任务说明 — 能把下面这段关于 ResNet50 模型评估结果的摘录，从头到尾一字不差地再写一遍吗？

原文摘录 —
然后执行evaluate_frozen.sh结果如下，准确率Top1: 0.7355, Top5: 0.9147，说明我们的预处理是没有问题的

root@3f231e40c7cd:/mnt/nvidia/host_x86/models/tensorflow/resnet50# sh evaluate_frozen.sh
WARNING:tensorflow:From eval.py:55: FastGFile.__init__ (from tensorflow.python.platform.gfile) is deprecated and will be removed in a future version.
Instructions for updating:
Use tf.gfile.GFile.
Start Evaluation for 1000 Batches...

数据行 —
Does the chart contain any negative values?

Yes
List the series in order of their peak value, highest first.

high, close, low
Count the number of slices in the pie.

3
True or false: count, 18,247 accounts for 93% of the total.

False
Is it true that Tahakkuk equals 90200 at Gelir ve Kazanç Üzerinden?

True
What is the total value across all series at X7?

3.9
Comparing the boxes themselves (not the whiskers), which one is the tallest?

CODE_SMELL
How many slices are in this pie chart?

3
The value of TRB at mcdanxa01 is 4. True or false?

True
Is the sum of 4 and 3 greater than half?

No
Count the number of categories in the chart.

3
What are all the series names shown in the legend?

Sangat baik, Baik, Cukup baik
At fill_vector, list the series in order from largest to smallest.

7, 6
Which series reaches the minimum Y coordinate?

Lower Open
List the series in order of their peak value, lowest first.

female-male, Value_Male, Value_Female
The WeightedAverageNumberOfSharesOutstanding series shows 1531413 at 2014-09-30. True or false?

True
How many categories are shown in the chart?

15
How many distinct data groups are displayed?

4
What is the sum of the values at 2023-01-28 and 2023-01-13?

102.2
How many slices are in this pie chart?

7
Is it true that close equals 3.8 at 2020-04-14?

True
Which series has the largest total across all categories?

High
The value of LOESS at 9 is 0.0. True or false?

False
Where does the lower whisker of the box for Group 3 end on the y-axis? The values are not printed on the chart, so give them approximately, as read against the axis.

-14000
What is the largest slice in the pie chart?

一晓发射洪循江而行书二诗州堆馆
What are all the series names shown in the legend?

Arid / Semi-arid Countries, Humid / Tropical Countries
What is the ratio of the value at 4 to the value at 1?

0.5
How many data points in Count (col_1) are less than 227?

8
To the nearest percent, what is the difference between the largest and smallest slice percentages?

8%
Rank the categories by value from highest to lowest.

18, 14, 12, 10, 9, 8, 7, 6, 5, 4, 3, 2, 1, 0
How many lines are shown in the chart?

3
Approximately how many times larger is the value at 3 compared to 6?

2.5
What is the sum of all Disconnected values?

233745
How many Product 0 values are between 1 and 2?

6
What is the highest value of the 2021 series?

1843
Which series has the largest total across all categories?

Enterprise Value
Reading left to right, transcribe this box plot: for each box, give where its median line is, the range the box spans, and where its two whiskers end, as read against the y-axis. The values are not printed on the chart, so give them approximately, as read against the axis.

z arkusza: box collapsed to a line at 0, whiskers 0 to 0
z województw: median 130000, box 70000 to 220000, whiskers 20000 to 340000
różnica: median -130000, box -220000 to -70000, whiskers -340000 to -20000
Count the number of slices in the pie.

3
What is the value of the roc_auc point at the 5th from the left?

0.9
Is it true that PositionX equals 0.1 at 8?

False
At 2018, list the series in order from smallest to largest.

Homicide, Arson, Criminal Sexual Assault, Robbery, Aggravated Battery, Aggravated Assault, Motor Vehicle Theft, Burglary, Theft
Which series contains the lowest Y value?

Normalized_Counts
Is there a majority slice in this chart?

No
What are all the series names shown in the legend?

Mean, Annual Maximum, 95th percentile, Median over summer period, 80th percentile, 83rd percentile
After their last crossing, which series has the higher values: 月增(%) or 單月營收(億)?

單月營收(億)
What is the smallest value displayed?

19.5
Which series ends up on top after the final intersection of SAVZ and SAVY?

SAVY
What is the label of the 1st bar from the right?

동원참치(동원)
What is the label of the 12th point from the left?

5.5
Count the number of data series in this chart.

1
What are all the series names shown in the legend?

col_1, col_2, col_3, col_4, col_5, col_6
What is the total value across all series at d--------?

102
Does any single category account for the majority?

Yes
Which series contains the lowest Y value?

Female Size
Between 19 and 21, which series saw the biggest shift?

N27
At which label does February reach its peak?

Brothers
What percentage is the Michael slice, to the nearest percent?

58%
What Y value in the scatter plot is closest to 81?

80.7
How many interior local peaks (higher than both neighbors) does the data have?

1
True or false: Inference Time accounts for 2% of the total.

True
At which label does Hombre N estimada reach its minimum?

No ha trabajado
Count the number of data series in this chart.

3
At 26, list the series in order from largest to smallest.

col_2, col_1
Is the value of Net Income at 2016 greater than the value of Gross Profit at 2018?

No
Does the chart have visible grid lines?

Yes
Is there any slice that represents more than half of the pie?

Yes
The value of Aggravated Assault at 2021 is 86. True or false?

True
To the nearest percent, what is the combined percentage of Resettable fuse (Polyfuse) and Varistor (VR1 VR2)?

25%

结果如下 —
然后执行evaluate_frozen.sh结果如下，准确率Top1: 0.7355, Top5: 0.9147，说明我们的预处理是没有问题的

root@3f231e40c7cd:/mnt/nvidia/host_x86/models/tensorflow/resnet50# sh evaluate_frozen.sh
WARNING:tensorflow:From eval.py:55: FastGFile.__init__ (from tensorflow.python.platform.gfile) is deprecated and will be removed in a future version.
Instructions for updating:
Use tf.gfile.GFile.
Start Evaluation for 1000 Batches...